Puis M. Claude Saunier, rapporteur, a exposé qu’il était également possible de réduire les pressions d’occupation des espaces naturels, en systématisant l’obligation de compenser leur destruction, ce qui permettrait de créer un marché fondé sur l’échange d’unité de biodiversité, comme il existe un marché des émissions de CO2. Cette action serait activée par l’instauration progressive du principe pollueur-payeur.

Il faudra également prendre garde aux futures concurrences d’occupation d’espaces : la montée de l’utilisation des biocarburants, qui est actuellement l’une des causes de la destruction des forêts du Sud-Est asiatique, et la nécessité d’avoir à nourrir 2,5 milliards d’hommes supplémentaires en 2050.

M. Pierre Laffitte, rapporteur, a souligné qu’il fallait, dès maintenant, engager une politique pour anticiper les effets du changement climatique (établir un état des lieux, assurer le suivi des observations dans la durée, constituer des corridors de migration des espèces et conserver in et ex situ les semences).

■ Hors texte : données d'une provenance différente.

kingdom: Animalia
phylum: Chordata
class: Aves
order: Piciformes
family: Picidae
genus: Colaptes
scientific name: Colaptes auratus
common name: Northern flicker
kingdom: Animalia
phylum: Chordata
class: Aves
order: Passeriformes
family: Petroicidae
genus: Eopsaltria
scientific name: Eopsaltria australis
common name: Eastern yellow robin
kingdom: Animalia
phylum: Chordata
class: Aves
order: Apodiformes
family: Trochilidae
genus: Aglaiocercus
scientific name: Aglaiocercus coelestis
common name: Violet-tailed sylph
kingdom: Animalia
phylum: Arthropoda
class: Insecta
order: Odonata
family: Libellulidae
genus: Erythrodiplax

M. Claude Saunier, rapporteur, a exposé qu’une utilisation raisonnée de la biodiversité des écosystèmes pouvait être l’occasion d’une forte inflexion de notre modèle de développement vers la durabilité. Il a insisté sur la nécessité de mieux valoriser les services environnementaux (sanitaires, hydrologiques, agronomiques), ce qui suppose de les réintégrer dans le calcul économique.

Enfin, M. Pierre Laffitte, rapporteur, a noté que la « mémoire de réussite » du vivant pourrait être fortement valorisée industriellement. Il a évoqué, à ce titre, les perspectives offertes par la biomimétique et la bioinspiration, la « boîte à outils » de la quatrième révolution industrielle que vont constituer les biotechnologies, ainsi que les apports de la bioprospection.

MM. Pierre Laffitte et Claude Saunier, rapporteurs, ont alors alternativement présenté leurs dix propositions destinées à aller plus loin que le « Grenelle de l’environnement » :

M. Claude Birraux, premier vice-président, après avoir félicité les rapporteurs pour le caractère sérieux de leur étude, a rappelé l’importance de la contribution de la recherche au développement durable et s’est interrogé sur la cohérence de notre dispositif national de recherche dans le domaine de la biodiversité.

Mme Geneviève Fioraso, députée, a demandé aux rapporteurs, qui ont répondu par l’affirmative, si le phénomène d’altération de la biodiversité pouvait être compensé plus rapidement que les effets du changement climatique.

Les conclusions des rapporteurs ont ensuite été adoptées par l’Office qui a autorisé la publication du rapport.

Nomination de rapporteurs

Enfin, en application de l’article 10 de la loi n° 2005-781 du 13 juillet 2005, l’Office a nommé MM. Claude Birraux, député, premier vice-président, et Christian Bataille, député, rapporteurs sur l’évaluation de la stratégie nationale de recherche en matière d’énergie.